December 24:
“It is a heavy downpour of rain which drenches the soil to fullness, likewise only a profuse shower of love overcomes hatred.”
–Gandhi (Collected Works of Mahatma Gandhi, vol. XIV, p. 402)
In Chapter Four of Search for a Nonviolent Future, Michael Nagler compares violence to the weather. “The weather,” he says, “is notoriously unpredictable. But something about it, as we know to our cost, is only too predictable: if we keep pouring fluorocarbons into the atmosphere, if we keep burning up the rain forests and all of the fossil fuel we can get our hands on, we will keep heating up the planet.” He continues the metaphor: we can’t predict when and where terrible storms will occur, but we can know that if we continue on the way we are, then we can be certain that such effects will take place. So it is for violence. In his words, “We cannot predict who will lose it and walk into which high school with what kind of weapon, but we know sure as anything that as generation after generation watches more violent TV and movies, plays more dehumanizing video games, there will be more suffering from violence.”

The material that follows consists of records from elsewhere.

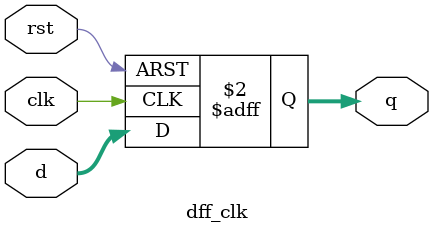
<source format=v>
module dff_clk (
	input 		  clk,
	input 		  rst,
	input 	   [31:0] d,
	output reg [31:0] q
);

always @(posedge clk or posedge rst) begin
	if(rst)
		q <= 32'b0;
	else
		q <= d;
		end
endmodule

</source>
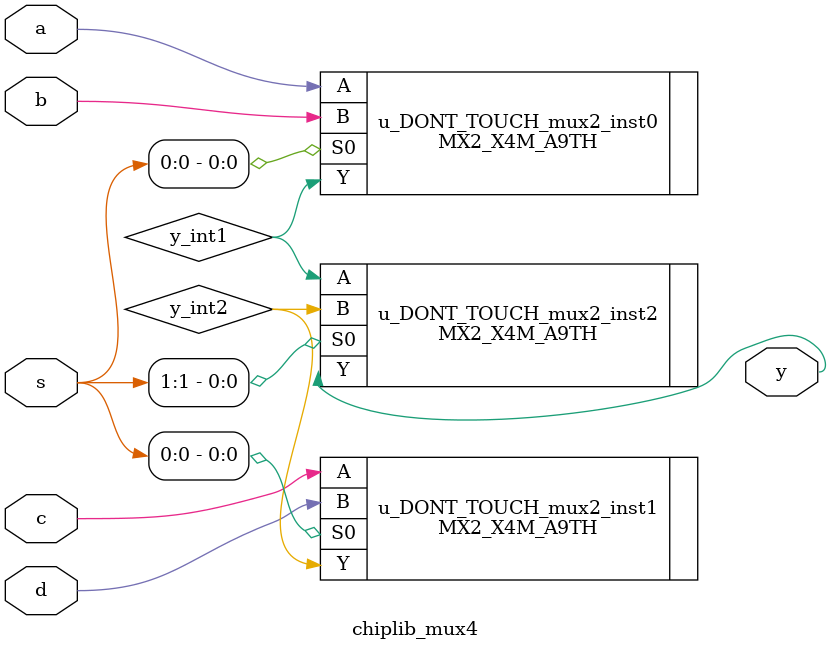
<source format=v>
module chiplib_mux2 ( 
  input  a,
  input  b,
  input  s,
  output y
  );

`ifdef FPGA_SYNTH
assign y = (s == 1'b1) ? b : a;
`else
  MX2_X4M_A9TH u_DONT_TOUCH_mux2_inst (
     .A   (a),
     .B   (b),
     .Y   (y),
     .S0  (s)
  );
`endif


endmodule

module chiplib_mux3 ( 
  input        a,
  input        b,
  input        c,
  input  [1:0] s,
  output       y
  );

`ifdef FPGA_SYNTH
assign y = (s == 2'b10) ? c : ((s == 2'b01) ? b : a);
`else
  MX2_X4M_A9TH u_DONT_TOUCH_mux2_inst0 (
     .A   (a),
     .B   (b),
     .Y   (y_int),
     .S0  (s[0])
  );

  MX2_X4M_A9TH u_DONT_TOUCH_mux2_inst1 (
     .A   (y_int),
     .B   (c),
     .Y   (y),
     .S0  (s[1])
  );
`endif

endmodule


module chiplib_mux4 ( 
  input        a,
  input        b,
  input        c,
  input        d,
  input  [1:0] s,
  output       y
  );

`ifdef FPGA_SYNTH
assign y = (s == 2'b11) ? d : ((s == 2'b10) ? c : ((s == 2'b01) ? b : a));
`else
  MX2_X4M_A9TH u_DONT_TOUCH_mux2_inst0 (
     .A   (a),
     .B   (b),
     .Y   (y_int1),
     .S0  (s[0])
  );

  MX2_X4M_A9TH u_DONT_TOUCH_mux2_inst1 (
     .A   (c),
     .B   (d),
     .Y   (y_int2),
     .S0  (s[0])
  );

  MX2_X4M_A9TH u_DONT_TOUCH_mux2_inst2 (
     .A   (y_int1),
     .B   (y_int2),
     .Y   (y),
     .S0  (s[1])
  );

`endif


endmodule



</source>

In other words, violence carries its own predictability. But so does nonviolence. The more we invest in greener technologies, better relationships and fewer tensions with those around us, the more we honor the dignity of all people, young and old (and in between), the more, in short, that we do for a nonviolent world, we can predict that it, too, will have an effect. But, as he points out, our nonviolence has to be proportional. The intensity of violence today means, as he says, that only a “profuse shower of love overcomes hatred,” not a trickle, not a sprinkle or a drizzle, but a full on, road-flooding, reservoir-filling storm of nonviolent energy!
Experiment in nonviolence:
Get your hands on a copy of Search for a Nonviolent Future and settle down for some powerful reading.